Daniel-Jean Primeau

Des questions tranchées au couteau
janvier 1995

par Denise Pelletier

CHICOUTIMI (DP) - L'artiste Daniel-Jean Primeau tranche véritablement ses sujets. Intitulée «Tranches de vie», l'exposition qu'il présente à Espace Virtuel jusqu'au 27 janvier contient essentiellement des objets de la vie quotidienne dont on peut voir une coupe, comme s'ils avaient été tranchés net par un grand couteau.
Certaines tranches ont été tirées d'objets plutôt volumineux et sont simplement posées sur le plancher, comme de grandes sculptures: il y a là une commode, dont les tiroirs, de même que tous les vêtements qu'ils contiennent, ont été tranchés en leur milieu, une moitié de tondeuse à gazon, une tranche de réfrigérateur et enfin une autre de motocyclette.
Pour d'autres objets, l'artiste a poussé le travail plus loin en les encadrant, en leur ajoutant un fond et une vitre. Ils deviennent alors le point central d'un ensemble qui s'apparente à un tableau.
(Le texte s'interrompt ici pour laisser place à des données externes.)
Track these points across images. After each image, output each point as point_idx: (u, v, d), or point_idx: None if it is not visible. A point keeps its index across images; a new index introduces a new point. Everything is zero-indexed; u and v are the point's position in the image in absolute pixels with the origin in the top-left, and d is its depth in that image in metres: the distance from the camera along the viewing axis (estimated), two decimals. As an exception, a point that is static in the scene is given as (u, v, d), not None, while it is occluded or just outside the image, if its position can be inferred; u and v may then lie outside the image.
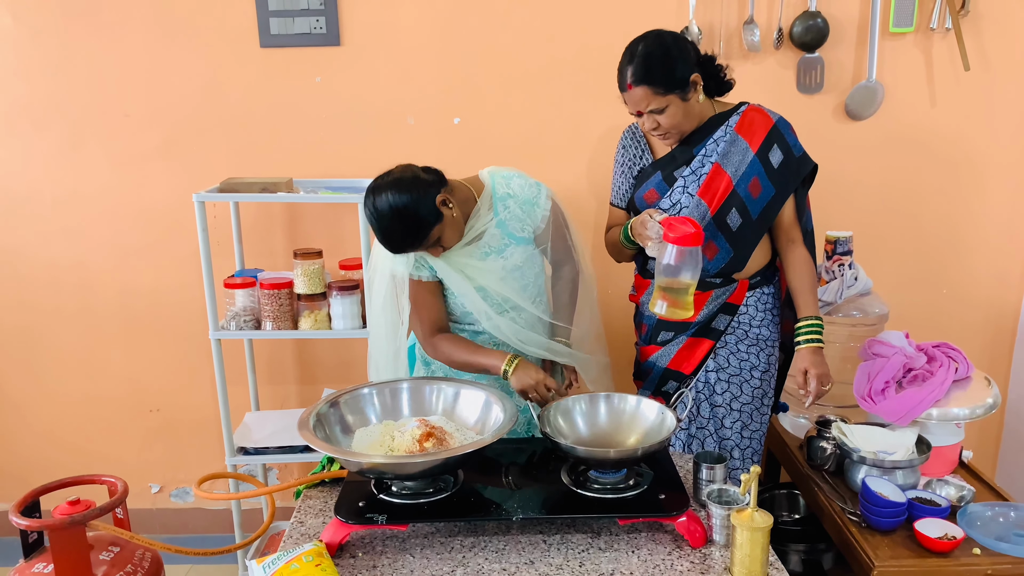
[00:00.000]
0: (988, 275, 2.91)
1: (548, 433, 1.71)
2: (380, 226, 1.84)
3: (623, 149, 2.23)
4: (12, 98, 2.75)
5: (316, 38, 2.68)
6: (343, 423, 1.78)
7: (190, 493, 3.17)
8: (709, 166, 2.09)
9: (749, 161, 2.09)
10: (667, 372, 2.25)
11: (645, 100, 1.99)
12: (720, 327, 2.20)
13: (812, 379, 2.07)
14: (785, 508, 2.63)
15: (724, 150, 2.09)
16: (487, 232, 2.00)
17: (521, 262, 2.06)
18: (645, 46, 1.99)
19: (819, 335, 2.11)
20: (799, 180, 2.15)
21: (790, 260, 2.19)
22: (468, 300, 2.02)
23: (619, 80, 2.02)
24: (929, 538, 1.81)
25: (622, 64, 2.01)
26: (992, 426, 3.06)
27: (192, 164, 2.80)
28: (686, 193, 2.11)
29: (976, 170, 2.80)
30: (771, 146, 2.10)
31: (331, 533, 1.59)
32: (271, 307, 2.56)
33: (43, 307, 2.94)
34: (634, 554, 1.58)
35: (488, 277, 2.01)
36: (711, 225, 2.10)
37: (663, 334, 2.24)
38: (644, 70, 1.96)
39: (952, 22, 2.62)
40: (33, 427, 3.08)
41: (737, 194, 2.09)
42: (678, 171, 2.12)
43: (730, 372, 2.22)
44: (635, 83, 1.97)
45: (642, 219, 2.03)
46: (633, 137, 2.21)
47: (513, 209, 2.04)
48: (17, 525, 1.83)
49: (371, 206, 1.84)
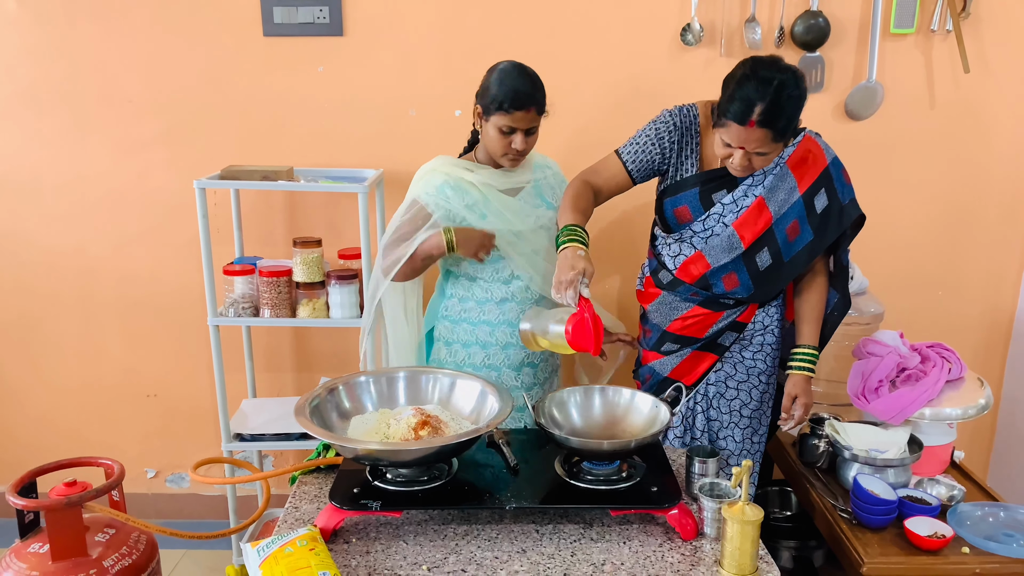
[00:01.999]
0: (983, 277, 2.93)
1: (543, 424, 1.72)
2: (524, 68, 2.04)
3: (673, 127, 2.02)
4: (15, 83, 2.75)
5: (319, 28, 2.68)
6: (340, 410, 1.79)
7: (186, 479, 3.18)
8: (752, 199, 1.99)
9: (793, 202, 1.98)
10: (666, 381, 2.22)
11: (758, 143, 1.81)
12: (726, 343, 2.18)
13: (799, 407, 2.08)
14: (777, 505, 2.65)
15: (772, 184, 1.98)
16: (526, 188, 2.17)
17: (550, 224, 2.18)
18: (782, 89, 1.77)
19: (814, 365, 2.10)
20: (840, 230, 2.05)
21: (804, 285, 2.12)
22: (503, 235, 2.10)
23: (734, 110, 1.80)
24: (919, 536, 1.83)
25: (747, 94, 1.78)
26: (984, 427, 3.08)
27: (194, 151, 2.80)
28: (721, 222, 2.01)
29: (973, 172, 2.81)
30: (819, 189, 2.00)
31: (326, 518, 1.60)
32: (269, 295, 2.57)
33: (42, 292, 2.95)
34: (625, 545, 1.60)
35: (525, 222, 2.13)
36: (738, 259, 2.03)
37: (668, 345, 2.21)
38: (774, 115, 1.78)
39: (953, 24, 2.63)
40: (30, 412, 3.09)
41: (773, 234, 2.00)
42: (717, 194, 2.01)
43: (738, 380, 2.20)
44: (760, 124, 1.78)
45: (568, 279, 1.78)
46: (688, 129, 2.03)
47: (549, 178, 2.24)
48: (14, 505, 1.83)
49: (510, 62, 2.05)
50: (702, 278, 2.07)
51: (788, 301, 2.21)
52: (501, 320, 2.17)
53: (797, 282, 2.15)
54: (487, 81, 2.05)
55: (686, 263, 2.08)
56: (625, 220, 2.80)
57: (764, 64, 1.81)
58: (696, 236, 2.05)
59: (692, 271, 2.08)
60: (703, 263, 2.05)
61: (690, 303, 2.13)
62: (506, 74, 2.02)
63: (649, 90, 2.72)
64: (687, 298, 2.13)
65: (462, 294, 2.20)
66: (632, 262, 2.60)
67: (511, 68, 2.03)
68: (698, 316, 2.13)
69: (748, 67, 1.82)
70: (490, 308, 2.17)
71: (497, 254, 2.12)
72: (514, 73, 2.02)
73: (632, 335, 2.31)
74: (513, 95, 1.98)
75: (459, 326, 2.20)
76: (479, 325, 2.18)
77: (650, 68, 2.71)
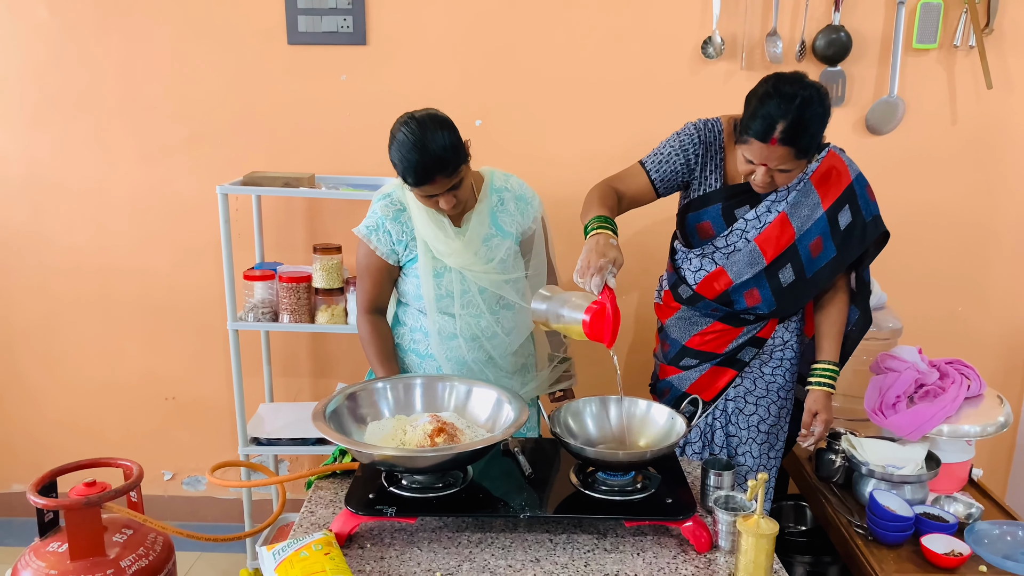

Sous verre, on peut apercevoir une tranche de photocopieuse, de dollar, de condom, de télécommande, de stimulateur cardiaque, de revolver, de masque à gaz et de hamburger.
Le visiteur qui s'attend à trouver de beaux paysages risque d'être déçu, car ces objets n'ont pas de séduction, de beauté réelle. Toutefois, ce visiteur sera bien inspiré de suivre le mouvement qui le portera à regarder de plus près ces tranches, pour examiner en détail ce qu'elles contiennent. Cette curiosité le mettra sur la voie de l'intention qu'avait l'artiste en procédant à ces coupes dans le vif de ses sujets.
La proposition se présente à prime abord comme un simple jeu, mais même si ce n'était que cela, ce ne serait pas une raison pour s'en détourner: l'art est en bonne partie un jeu pratiqué par l'artiste qui combine ses idées et ses matériaux. Mais dans ce cas particulier, cela va tout de même plus loin.
Ces objets que l'artiste a tranchés sont en général faits en série avec des matériaux inertes (sauf le hamburger) et fabriqués de telle façon que l'on ne puisse pas voir leurs mécanismes. On s'aperçoit alors que les hommes fabriquent ces objets à leur image: comme l'être humain est enveloppé dans une peau qui cache ses organes internes, les appareils il se sert se présentent comme des boîtes dont il n'aperçoit que les éléments utiles à leur fonctionnement. Tout le reste est dissimulé sous du plastique, du métal, du bois, pour diverses raisons: sécurité, stabilité, propreté, esthétique.
L'artiste qui montre l'intérieur de ces objets commet donc un acte de dévoilement relativement audacieux: dans l'exposition de Daniel-Jean Primeau, l'isolant du réfrigérateur, la doublure d'une couche jetable, les mécanismes et rouages d'une photocopieur, prennent un aspect quelque peu indécent, inquiétant, on éprouve la même impression que si on voyait les muscles, le sang, les os d'un être vivant.
On s'aperçoit donc qu'en mettant au jour cet intérieur, l'artiste éclaire l'un des comportements les plus courants de l'être humain occidental du 20e siècle, celui qui consiste à tout emballer, que ce soit des objets, des mécanismes, des marchandises, ou même le corps sous les vêtements, comme s'il fallait absolument cacher un contenu. Il nous dit aussi que si on dissimule cet intérieur, c'est que l'on croit qu'il y a là quelque chose d'indécent, qui doit être caché aux yeux du plus grand nombre, soit parce que cela leur déplairait, soit parce qu'ils seraient incapables de comprendre ce qu'ils voient.
Le travail de Daniel-Jean Primeau en est donc un d'appropriation des objets: en les tranchant, il nous indique que ce ne sont ni des monstres, ni des maîtres, mais le résultat du travail de l'intelligence humaine. Il conduit donc à des interrogations pertinentes sur la technologie, la société de consommation, le comportement humain.